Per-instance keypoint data
· · ·

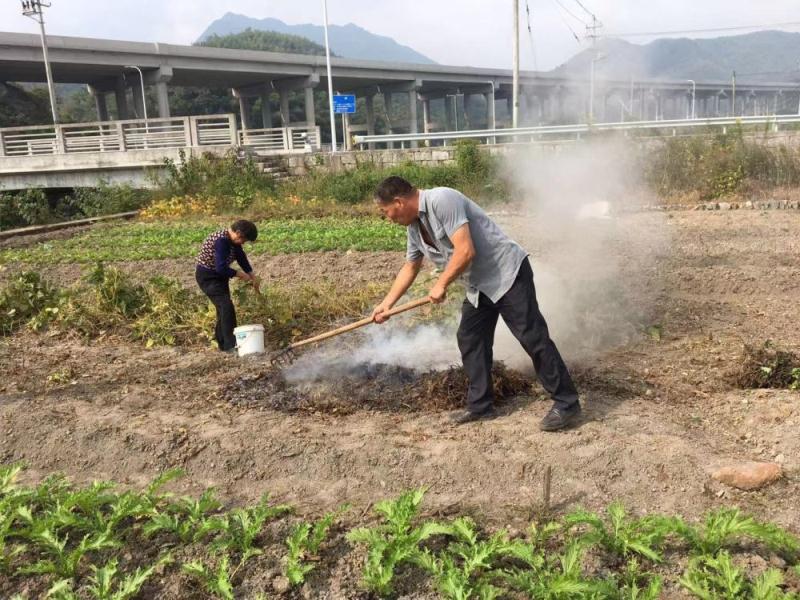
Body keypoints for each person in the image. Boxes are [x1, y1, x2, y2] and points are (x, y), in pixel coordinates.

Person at [371, 176, 581, 431]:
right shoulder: (414, 229)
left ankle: (567, 404)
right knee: (470, 338)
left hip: (506, 274)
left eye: (386, 211)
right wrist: (387, 305)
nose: (388, 218)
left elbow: (465, 251)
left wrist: (442, 284)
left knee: (532, 336)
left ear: (399, 202)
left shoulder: (441, 199)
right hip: (479, 285)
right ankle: (481, 406)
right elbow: (410, 266)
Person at [195, 220, 260, 352]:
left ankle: (223, 344)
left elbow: (240, 256)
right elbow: (220, 268)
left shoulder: (231, 241)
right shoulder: (222, 241)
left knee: (223, 309)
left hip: (219, 277)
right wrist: (240, 274)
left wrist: (252, 275)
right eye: (244, 240)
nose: (243, 243)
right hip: (208, 277)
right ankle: (230, 345)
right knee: (226, 306)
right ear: (238, 233)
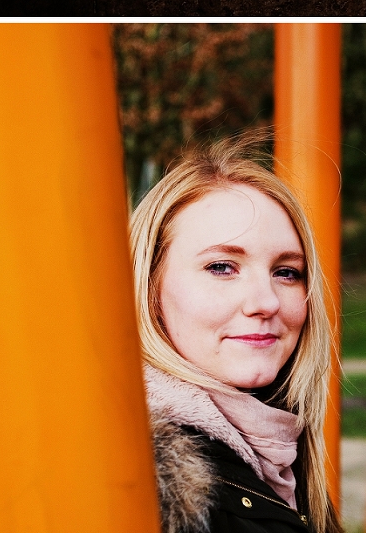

· · ·

### WHAT YOU WILL DO
All pictures are to be dropped, and the records above returned exactly.

### SOLUTION TO THIS PROBLEM
Body keypoints for each person in the image. Boxes are [x1, y1, x2, y2] and points are (x, y), in pixel coordinates.

Person at [371, 176, 581, 431]:
right shoulder: (414, 229)
left ankle: (567, 404)
right knee: (470, 338)
left hip: (506, 274)
left eye: (386, 211)
right wrist: (387, 305)
nose: (388, 218)
left elbow: (465, 251)
left wrist: (442, 284)
left knee: (532, 336)
left ear: (399, 202)
left shoulder: (441, 199)
right hip: (479, 285)
right ankle: (481, 406)
right elbow: (410, 266)
Person at [195, 220, 260, 352]:
left ankle: (223, 344)
left elbow: (240, 256)
right elbow: (220, 268)
left shoulder: (231, 241)
right shoulder: (222, 241)
left knee: (223, 309)
left hip: (219, 277)
right wrist: (240, 274)
left wrist: (252, 275)
right eye: (244, 240)
nose: (243, 243)
right hip: (208, 277)
right ankle: (230, 345)
right knee: (226, 306)
right ear: (238, 233)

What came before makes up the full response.